Suppose that $(A_n^{-1})$ is bounded. Using the identity $a^{-1}-b^{-1}=a^{-1}(b-a)b^{-1}$ and the fact that $(A_n)$ is a Cauchy sequence, it follows that $(A_n^{-1})$ is a Cauchy sequence. Since $L(B)$ is complete, there exists an operator $T$ such that $A_n^{-1}\to T$. Taking the limit of $A_nA_n^{-1}=A_n^{-1}A_n = I$ shows that $T=A^{-1}$.

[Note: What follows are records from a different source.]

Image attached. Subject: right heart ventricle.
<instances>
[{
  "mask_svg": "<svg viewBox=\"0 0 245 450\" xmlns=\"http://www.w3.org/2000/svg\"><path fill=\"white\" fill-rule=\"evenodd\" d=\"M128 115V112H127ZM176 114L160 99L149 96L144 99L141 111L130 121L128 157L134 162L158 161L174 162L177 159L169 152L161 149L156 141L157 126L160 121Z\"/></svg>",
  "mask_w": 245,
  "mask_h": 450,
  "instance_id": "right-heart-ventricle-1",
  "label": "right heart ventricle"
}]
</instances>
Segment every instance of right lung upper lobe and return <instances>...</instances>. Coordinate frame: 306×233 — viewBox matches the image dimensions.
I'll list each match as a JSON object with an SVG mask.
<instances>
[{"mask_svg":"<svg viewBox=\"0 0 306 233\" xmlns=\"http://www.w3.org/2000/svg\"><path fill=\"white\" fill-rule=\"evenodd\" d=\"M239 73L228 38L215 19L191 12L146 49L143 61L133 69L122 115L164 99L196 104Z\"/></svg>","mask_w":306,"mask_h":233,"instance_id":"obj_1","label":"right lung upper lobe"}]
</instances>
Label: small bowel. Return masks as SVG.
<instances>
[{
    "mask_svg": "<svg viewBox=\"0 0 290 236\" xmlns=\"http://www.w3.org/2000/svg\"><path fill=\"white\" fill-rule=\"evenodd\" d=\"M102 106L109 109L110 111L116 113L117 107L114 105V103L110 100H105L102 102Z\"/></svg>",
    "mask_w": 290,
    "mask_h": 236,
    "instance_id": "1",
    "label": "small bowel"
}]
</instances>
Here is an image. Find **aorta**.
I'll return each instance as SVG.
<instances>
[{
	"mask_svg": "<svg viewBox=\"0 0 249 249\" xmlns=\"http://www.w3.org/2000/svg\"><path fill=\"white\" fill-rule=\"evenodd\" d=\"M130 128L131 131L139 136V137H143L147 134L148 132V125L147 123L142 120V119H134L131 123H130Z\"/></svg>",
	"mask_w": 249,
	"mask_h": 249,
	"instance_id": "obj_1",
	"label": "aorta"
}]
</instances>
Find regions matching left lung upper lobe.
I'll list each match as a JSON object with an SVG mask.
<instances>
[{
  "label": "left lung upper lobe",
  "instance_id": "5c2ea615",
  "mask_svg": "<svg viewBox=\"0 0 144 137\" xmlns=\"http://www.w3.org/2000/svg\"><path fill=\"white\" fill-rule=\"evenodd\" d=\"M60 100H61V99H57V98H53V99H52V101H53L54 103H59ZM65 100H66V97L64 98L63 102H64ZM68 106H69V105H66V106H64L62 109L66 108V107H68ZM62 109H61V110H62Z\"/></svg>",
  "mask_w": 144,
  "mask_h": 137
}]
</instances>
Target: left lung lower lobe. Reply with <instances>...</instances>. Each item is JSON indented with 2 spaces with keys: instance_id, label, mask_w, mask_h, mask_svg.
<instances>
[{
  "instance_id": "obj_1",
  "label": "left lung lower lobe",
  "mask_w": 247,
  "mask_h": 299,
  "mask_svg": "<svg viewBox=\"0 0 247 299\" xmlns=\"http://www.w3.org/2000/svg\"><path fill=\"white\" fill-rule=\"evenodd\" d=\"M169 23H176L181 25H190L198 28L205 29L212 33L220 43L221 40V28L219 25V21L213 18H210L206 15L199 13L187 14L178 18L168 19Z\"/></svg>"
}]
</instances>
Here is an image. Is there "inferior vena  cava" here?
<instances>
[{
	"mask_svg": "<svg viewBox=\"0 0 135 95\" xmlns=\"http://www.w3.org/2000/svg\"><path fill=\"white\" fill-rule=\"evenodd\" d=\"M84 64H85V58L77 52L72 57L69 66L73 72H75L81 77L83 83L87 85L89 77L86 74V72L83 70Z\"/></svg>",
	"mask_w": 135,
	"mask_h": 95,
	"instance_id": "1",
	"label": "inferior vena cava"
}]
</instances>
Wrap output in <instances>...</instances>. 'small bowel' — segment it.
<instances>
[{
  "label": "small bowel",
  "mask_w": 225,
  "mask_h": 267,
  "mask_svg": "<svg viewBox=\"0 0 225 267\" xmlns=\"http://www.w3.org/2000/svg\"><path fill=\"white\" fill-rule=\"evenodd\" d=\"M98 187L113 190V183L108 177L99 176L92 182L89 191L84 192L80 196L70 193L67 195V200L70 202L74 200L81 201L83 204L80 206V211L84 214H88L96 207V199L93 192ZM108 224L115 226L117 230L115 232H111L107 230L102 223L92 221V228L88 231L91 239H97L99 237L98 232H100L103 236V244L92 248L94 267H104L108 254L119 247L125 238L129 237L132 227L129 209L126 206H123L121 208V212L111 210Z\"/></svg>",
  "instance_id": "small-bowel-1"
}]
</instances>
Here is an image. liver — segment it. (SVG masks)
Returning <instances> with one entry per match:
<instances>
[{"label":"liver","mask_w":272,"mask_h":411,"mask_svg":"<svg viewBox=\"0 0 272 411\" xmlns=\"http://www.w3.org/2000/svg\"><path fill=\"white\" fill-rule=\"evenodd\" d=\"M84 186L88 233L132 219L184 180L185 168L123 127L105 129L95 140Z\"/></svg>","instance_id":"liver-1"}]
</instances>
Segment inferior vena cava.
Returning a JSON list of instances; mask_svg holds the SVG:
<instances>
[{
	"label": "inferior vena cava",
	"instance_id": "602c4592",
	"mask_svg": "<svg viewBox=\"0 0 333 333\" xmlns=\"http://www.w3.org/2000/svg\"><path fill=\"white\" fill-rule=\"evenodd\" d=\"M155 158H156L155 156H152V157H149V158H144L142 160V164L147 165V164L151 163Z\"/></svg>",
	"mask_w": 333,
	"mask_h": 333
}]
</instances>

Rearranging the same identity, $(I+a^{-1}(b-a))b^{-1}=a^{-1}$. If $A$ is invertible, then $(I+A^{-1}(A_n-A))A_n^{-1}=A^{-1}$. Since $T_n:=A^{-1}(A_n-A)\to 0$, $I+T_n$ is eventually invertible, with $(I+T_n)^{-1}=\sum\limits_{k=0}^{\infty}(-T_n)^k$, and $\|(1+T_n)^{-1}\|\leq \dfrac{1}{1-\|T_n\|}\to 1$. Thus, for $n$ sufficiently large, $A_n^{-1}=(I+T_n)^{-1}A^{-1}$, and this implies that $(A_n^{-1})$ is bounded.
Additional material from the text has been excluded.